Random eg:
/stack-exchange/
|
|-- stack-overflow/
| |-- questions/
| |-- people/
| |-- site.log
|-- super-user/
| |-- questions/
| |-- people/
| |-- answers.log
|-- ask-ubuntu/
| |-- questions/
| |-- people/
| |-- linux.log
|-- logs/
This is the command I'd use to find
all log files in a given directory:
find /stack-exchange/ -type f -name "*.log"

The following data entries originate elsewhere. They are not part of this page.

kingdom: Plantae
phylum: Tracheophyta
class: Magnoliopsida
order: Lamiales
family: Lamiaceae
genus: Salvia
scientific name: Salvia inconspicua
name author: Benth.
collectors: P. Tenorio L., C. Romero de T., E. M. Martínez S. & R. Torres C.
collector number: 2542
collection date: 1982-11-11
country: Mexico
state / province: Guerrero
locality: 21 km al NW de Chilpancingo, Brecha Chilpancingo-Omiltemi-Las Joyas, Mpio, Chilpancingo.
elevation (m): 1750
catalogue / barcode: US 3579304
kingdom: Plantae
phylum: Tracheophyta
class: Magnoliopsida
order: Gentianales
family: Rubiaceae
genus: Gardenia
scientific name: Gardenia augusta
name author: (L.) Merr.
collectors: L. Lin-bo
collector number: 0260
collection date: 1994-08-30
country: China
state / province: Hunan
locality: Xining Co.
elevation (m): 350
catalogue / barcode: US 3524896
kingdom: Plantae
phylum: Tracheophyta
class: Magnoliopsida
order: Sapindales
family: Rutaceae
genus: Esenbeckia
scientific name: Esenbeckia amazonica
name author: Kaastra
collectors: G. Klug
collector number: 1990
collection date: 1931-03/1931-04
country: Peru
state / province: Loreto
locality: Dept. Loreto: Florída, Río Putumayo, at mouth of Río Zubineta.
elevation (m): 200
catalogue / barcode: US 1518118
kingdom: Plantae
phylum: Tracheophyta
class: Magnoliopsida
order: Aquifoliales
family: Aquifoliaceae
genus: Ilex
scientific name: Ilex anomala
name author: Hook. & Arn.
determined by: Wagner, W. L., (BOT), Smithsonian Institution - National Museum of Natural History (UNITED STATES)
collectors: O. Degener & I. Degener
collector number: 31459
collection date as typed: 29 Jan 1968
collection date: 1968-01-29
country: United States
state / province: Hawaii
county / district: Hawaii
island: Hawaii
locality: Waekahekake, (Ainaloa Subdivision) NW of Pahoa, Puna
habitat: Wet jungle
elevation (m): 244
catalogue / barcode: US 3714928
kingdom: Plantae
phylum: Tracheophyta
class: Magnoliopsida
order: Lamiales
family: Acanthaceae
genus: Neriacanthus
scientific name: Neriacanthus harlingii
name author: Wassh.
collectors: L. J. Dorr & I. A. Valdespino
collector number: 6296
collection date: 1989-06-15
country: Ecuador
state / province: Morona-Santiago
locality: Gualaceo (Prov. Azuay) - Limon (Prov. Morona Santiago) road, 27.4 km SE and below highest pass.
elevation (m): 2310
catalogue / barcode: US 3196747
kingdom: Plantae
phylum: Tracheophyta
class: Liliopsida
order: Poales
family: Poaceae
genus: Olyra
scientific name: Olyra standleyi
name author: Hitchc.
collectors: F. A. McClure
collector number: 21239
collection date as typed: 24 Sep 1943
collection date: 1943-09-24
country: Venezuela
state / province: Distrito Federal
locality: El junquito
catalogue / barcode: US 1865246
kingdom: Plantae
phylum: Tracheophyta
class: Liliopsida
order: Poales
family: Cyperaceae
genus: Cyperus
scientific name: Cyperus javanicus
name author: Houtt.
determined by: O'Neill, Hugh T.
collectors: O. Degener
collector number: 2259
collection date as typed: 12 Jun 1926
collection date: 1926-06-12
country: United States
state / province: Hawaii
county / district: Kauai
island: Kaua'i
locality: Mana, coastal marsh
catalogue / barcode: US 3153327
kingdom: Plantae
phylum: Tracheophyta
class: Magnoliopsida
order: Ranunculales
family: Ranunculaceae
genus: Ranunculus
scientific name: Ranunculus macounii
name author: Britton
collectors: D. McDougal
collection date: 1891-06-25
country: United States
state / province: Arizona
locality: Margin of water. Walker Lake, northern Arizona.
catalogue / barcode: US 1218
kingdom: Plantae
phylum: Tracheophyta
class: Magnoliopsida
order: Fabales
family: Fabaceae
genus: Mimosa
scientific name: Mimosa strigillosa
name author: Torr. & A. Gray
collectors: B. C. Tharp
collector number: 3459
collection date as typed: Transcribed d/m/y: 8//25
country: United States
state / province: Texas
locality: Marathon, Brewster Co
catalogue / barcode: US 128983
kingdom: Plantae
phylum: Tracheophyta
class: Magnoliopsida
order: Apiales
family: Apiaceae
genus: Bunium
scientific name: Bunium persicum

Now, going by the example, I'd like to copy all 3 log files (site.log, answers.log & linux.log) to /stack-exchange/logs
directory and have them named after their parent directory, like so:
/stack-exchange/
|
|-- [...]
|
|-- logs/
| |-- stack-overflow.log
| |-- super-user.log
| |-- ask-ubuntu.log
How do I do that? I've tried this:
find /stack-exchange/ -type f -iname "*.log" -exec cp "{}" "../logs/$(basename "$(dirname "{}")").log" \;
I think I am close, but it doesn't work. All it does is create a ..log
file. What am I doing wrong, and how do I fix it?
Based on this answer to the question Use current filename ("{}") multiple times in "find -exec"? , this works:
find /stack-exchange/ -type f -iname "*.log" -exec sh -c 'cp "$0" "./logs/$(basename "$(dirname "$0")").log"' {} \;
Thank you @rdupz ( see comment ), for pointing me in the right direction.